> _PROBLEM REQUIREMENTS_
Leaving every image behind, reproduce the records word for word.

(Joint position lists)
---
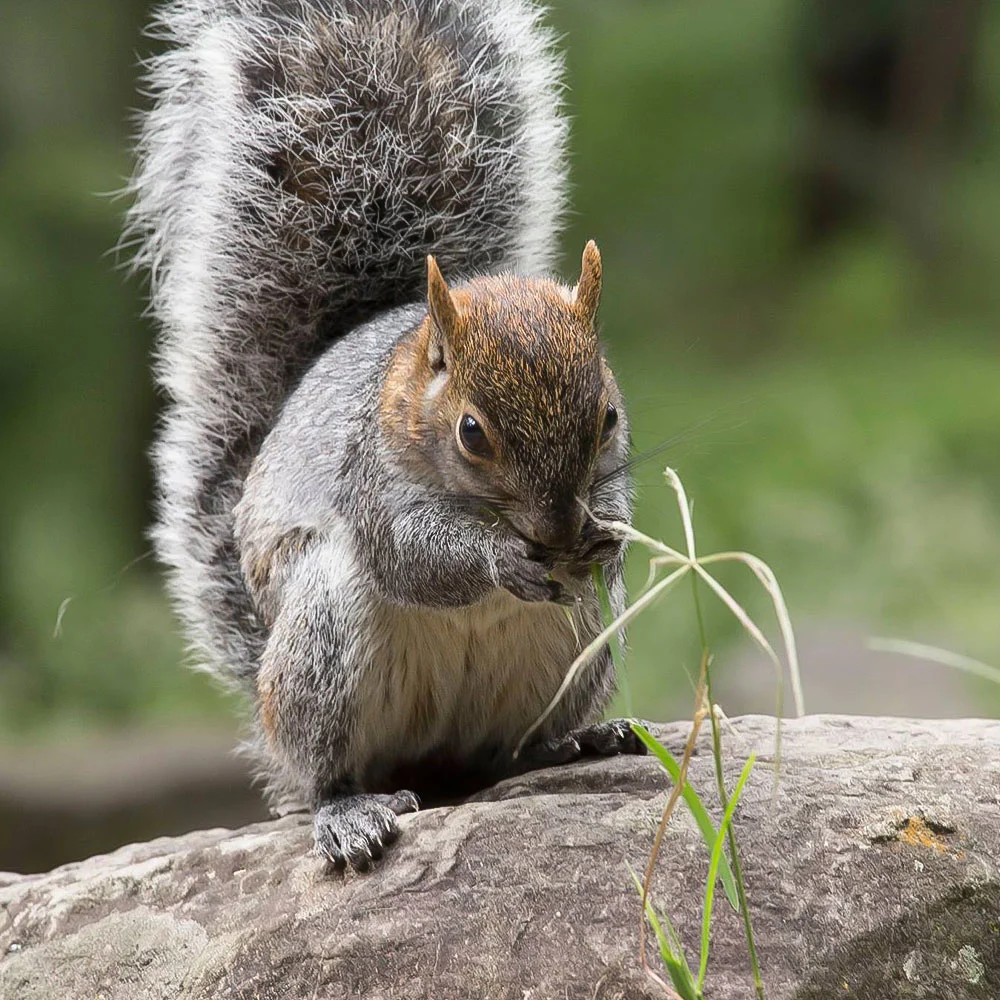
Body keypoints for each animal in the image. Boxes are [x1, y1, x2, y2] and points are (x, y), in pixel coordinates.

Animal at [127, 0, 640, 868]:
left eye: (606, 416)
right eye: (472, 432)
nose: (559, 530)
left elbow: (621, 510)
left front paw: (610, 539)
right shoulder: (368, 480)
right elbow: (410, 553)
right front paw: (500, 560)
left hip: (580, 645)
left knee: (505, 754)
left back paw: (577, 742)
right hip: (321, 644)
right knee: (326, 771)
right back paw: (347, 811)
---
> _SOLUTION FOR THIS PROBLEM_
Body keypoints for each animal in the image. Boxes are [x1, y1, x2, y2] and points are (x, y), in pixel coordinates.

Animal at [127, 0, 640, 868]:
left eye: (606, 416)
right eye: (472, 432)
nose: (559, 530)
left elbow: (621, 510)
left front paw: (610, 539)
right shoulder: (368, 480)
right elbow: (410, 553)
right front paw: (500, 560)
left hip: (580, 645)
left knee: (505, 754)
left back paw: (577, 742)
right hip: (321, 644)
right knee: (326, 771)
right back paw: (347, 811)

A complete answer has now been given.